She was beautiful. She was a musical genius. She was married to another prodigious musician, the conductor and pianist Daniel Barenboim. Their fairy-tale marriage turned them into a royal musical couple. This definitive biography charts du Pré's meteoric career from her early twenties, when she became a legend virtually overnight.
For over a decade Jacqueline du Pré performed the cello repertory with all the best symphonic orchestras around the world, and during those years she also recorded the entire cello literature. At the age of twenty-seven, however, Jackie was felled at the height of her career by multiple sclerosis.
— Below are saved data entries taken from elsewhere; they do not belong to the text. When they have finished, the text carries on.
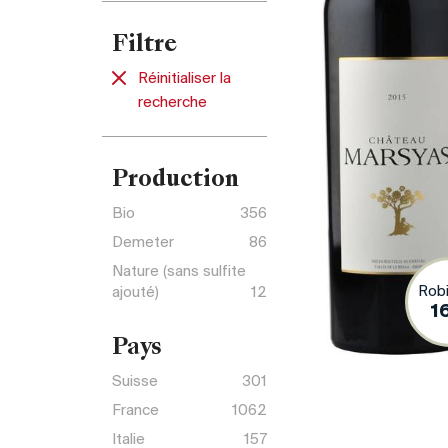
Filtre
Réinitialiser la
recherche
Production
Bio
356
Demeter
86
Nature (sans sulfite
Rob
ajouté)
12
1
Pays
Suisse
301
France
1062
Italie
157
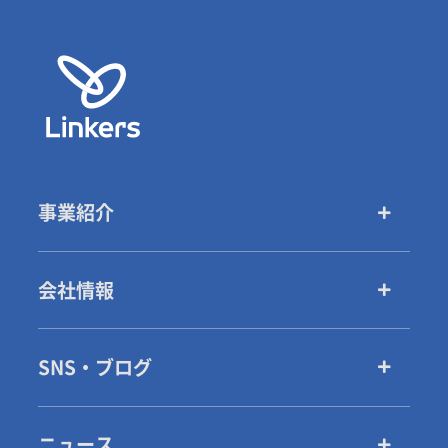
事業紹介
会社情報
SNS・ブログ
ニュース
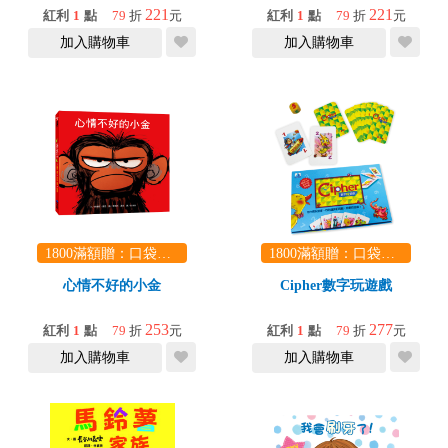
221
221
紅利
1
點
79
折
元
紅利
1
點
79
折
元
加入購物車
加入購物車
1800滿額贈：口袋玩具一份（隨機出貨） (summer read)
1800滿額贈：口袋玩具一份（隨機出貨） (summer read)
心情不好的小金
Cipher數字玩遊戲
253
277
紅利
1
點
79
折
元
紅利
1
點
79
折
元
加入購物車
加入購物車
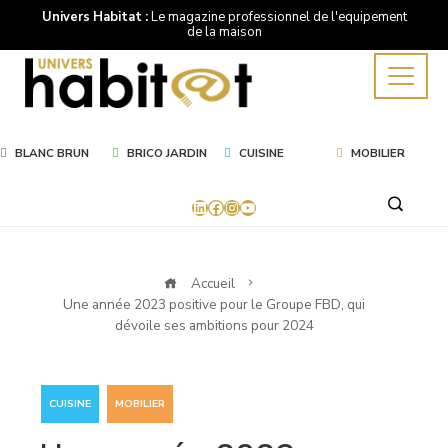
Univers Habitat :
Le magazine professionnel de l'equipement
de la maison
BLANC BRUN
BRICO JARDIN
CUISINE
MOBILIER
LinkedIn
Facebook
Instagram
YouTube
Accueil
Une année 2023 positive pour le Groupe FBD, qui
dévoile ses ambitions pour 2024
,
CUISINE
MOBILIER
She died in 1987, leaving behind an extraordinary musical legacy.
Jackie's unworldly nature and ability to communicate in her playing the full spectrum of human emotions hid a complex personality where dark doubts coexisted with the certainty of her talent. Wilson details Jackie's passionate, tumultuous, complicated relationship with her sister Hilary, depicted in the film
Hilary and Jackie. She also examines the origins and nature of Jackie's extraordinary talent, assesses her lasting importance as an interpreter, and concludes her biography with a sensitive account of du Pré's tragic physical decline, when, no longer able to play, Jacqueline struggled bravely against the ravages of her unforgiving illness. Du Pré's glorious career and her valiant fight against hopeless odds bring additional inspiration to this edifying biography.